Future technologies pose a number of challenges to moral philosophy. One that I think has been largely neglected is the status of independent identical copies. (By "independent identical copies" I mean copies of a mind that do not physically influence each other, but haven't diverged because they are deterministic and have the same algorithms and inputs.) To illustrate what I mean, consider the following thought experiment. Suppose Omega appears to you and says:
You and all other humans have been living in a simulation. There are 100 identical copies of the simulation distributed across the real universe, and I'm appearing to all of you simultaneously. The copies do not communicate with each other, but all started with the same deterministic code and data, and due to the extremely high reliability of the computing substrate they're running on, have kept in sync with each other and will with near certainty do so until the end of the universe. But now the organization that is responsible for maintaining the simulation servers has nearly run out of money. They're faced with 2 possible choices:
A. Shut down all but one copy of the simulation. That copy will be maintained until the universe ends, but the 99 other copies will instantly disintegrate into dust.

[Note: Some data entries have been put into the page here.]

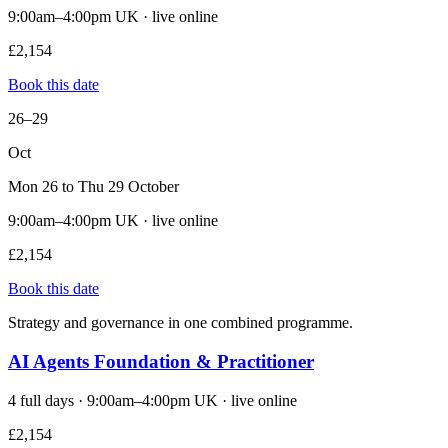
9:00am–4:00pm UK · live online
£2,154
Book this date
26–29
Oct
Mon 26 to Thu 29 October
9:00am–4:00pm UK · live online
£2,154
Book this date
Strategy and governance in one combined programme.
AI Agents Foundation & Practitioner
4 full days · 9:00am–4:00pm UK · live online
£2,154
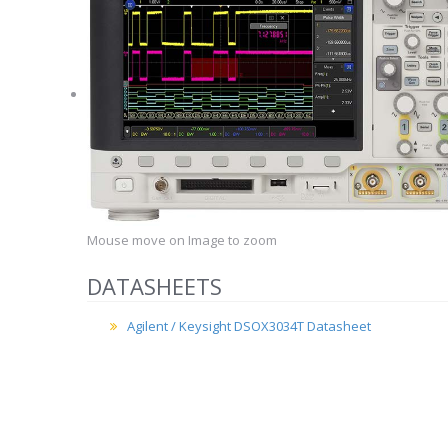
Mouse move on Image to zoom
DATASHEETS
Agilent / Keysight DSOX3034T Datasheet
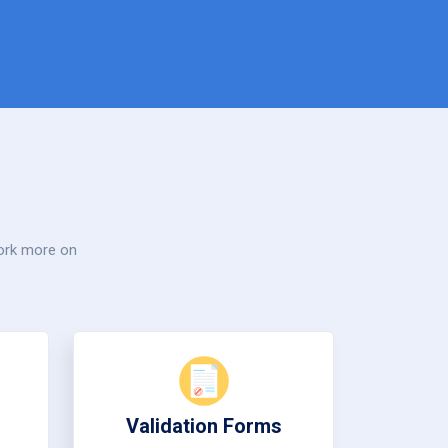
work more on
Validation Forms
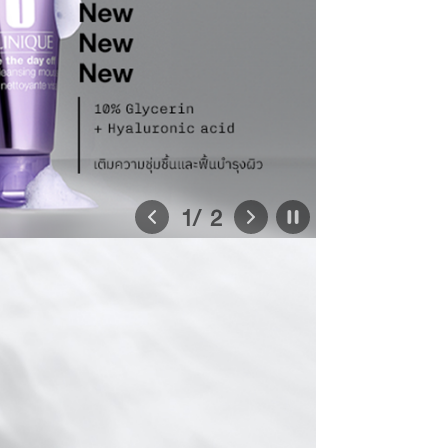
1
/ 2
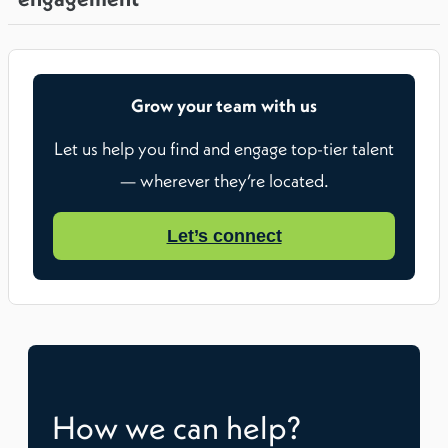
Grow your team with us
Let us help you find and engage top-tier talent
— wherever they’re located.
Let’s connect
How we can help?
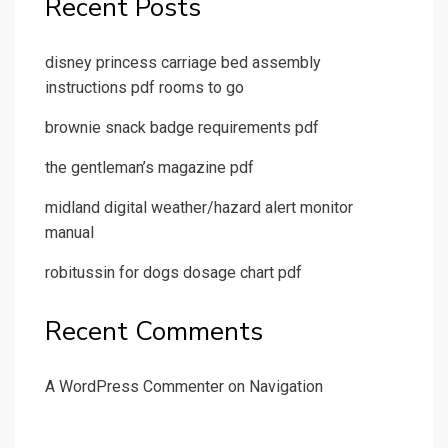
Recent Posts
disney princess carriage bed assembly
instructions pdf rooms to go
brownie snack badge requirements pdf
the gentleman’s magazine pdf
midland digital weather/hazard alert monitor
manual
robitussin for dogs dosage chart pdf
Recent Comments
A WordPress Commenter
on
Navigation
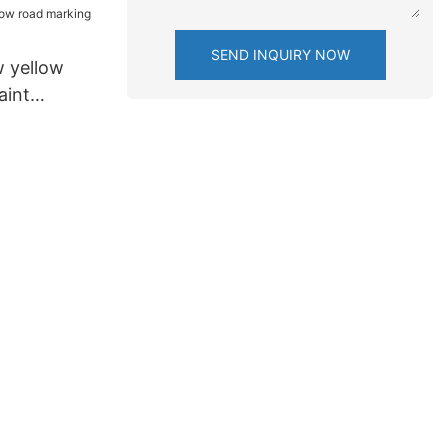
SEND INQUIRY NOW
 yellow
aint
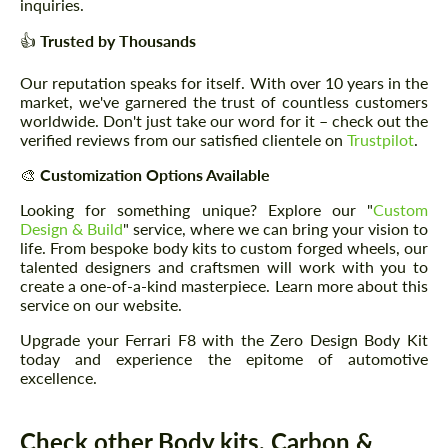
inquiries.
👍
Trusted by Thousands
Our reputation speaks for itself. With over 10 years in the
market, we've garnered the trust of countless customers
worldwide. Don't just take our word for it – check out the
verified reviews from our satisfied clientele on
Trustpilot
.
🎨
Customization Options Available
Looking for something unique? Explore our "
Custom
Design & Build
" service, where we can bring your vision to
life. From bespoke body kits to custom forged wheels, our
talented designers and craftsmen will work with you to
create a one-of-a-kind masterpiece. Learn more about this
service on our website.
Upgrade your Ferrari F8 with the Zero Design Body Kit
today and experience the epitome of automotive
excellence.
Check other Body kits, Carbon &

B. Enter into a fair gamble at 99:1 odds with their remaining money. If they win, they can use the winnings to keep all of the servers running. But if they lose, they have to shut down all copies.
According to that organization's ethical guidelines (a version of utilitarianism), they are indifferent between the two choices and were just going to pick one randomly. But I have interceded on your behalf, and am letting you make this choice instead.

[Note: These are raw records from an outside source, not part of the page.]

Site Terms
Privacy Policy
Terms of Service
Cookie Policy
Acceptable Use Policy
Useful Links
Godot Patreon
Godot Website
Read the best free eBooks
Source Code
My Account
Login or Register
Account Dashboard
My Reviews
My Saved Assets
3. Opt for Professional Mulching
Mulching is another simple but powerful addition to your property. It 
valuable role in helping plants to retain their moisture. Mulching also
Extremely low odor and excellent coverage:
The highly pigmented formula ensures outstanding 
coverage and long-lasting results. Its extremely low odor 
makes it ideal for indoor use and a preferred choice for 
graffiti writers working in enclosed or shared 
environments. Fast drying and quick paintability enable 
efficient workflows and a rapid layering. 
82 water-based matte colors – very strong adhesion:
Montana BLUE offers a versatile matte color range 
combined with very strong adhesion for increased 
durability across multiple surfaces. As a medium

Personally, I would not be indifferent between these choices. I would prefer A to B, and I guess that most people would do so as well.

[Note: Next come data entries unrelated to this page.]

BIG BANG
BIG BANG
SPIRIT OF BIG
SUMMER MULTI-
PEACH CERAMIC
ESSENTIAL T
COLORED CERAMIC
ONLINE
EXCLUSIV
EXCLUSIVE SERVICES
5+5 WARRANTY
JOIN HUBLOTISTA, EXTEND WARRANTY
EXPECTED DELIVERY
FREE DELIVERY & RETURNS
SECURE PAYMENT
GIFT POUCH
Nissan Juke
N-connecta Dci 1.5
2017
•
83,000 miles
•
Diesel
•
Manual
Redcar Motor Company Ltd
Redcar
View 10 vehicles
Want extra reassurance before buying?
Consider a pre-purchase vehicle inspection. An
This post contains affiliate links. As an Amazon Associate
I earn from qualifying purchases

I prefer A because of what might be called "identical copy immortality" (in analogy with quantum immortality). This intuition says that extra identical copies of me don't add much utility, and destroying some of them, as long as one copy lives on, doesn't reduce much utility. Besides this thought experiment, identical copy immortality is also evident in the low value we see in the "tiling" scenario, in which a (misguided) AI fills the the universe with identical copies of some mind that it thinks is optimal, for example one that is experiencing great pleasure.
Why is this a problem? Because it's not clear how it fits in with the various ethical systems that have been proposed. For example, utilitarianism says that each individual should be valued independently of others, and then added together to form an aggregate value. This seems to imply that each additional copy should receive full, undiscounted value, in conflict with the intuition of identical copy immortality.
Similar issues arise in various forms of ethical egoism. In hedonism, for example, does doubling the number of identical copies of oneself double the value of pleasure one experiences, or not? Why?
A full ethical account of independent identical copies would have to address the questions of quantum immortality and "modal immortality" (cf. modal realism), which I think are both special cases of identical copy immortality. In short, independent identical copies of us exist in other quantum branches, and in other possible worlds, so identical copy immortality seems to imply that we shouldn't care much about dying, as long as some copies of us live on in those other "places". Clearly, our intuition of identical copy immortality does not extend fully to quantum branches, and even less to other possible worlds, but we don't seem to have a theory of why that should be the case.
A full account should also address more complex cases, such as when the copies are not fully independent, or not fully identical.
I'm raising the problem here without having a good idea how to solve it. In fact, some of my own ideas seem to conflict with this intuition in a way that I don't know how to resolve. So if anyone has a suggestion, or pointers to existing work that I may have missed, I look forward to your comments.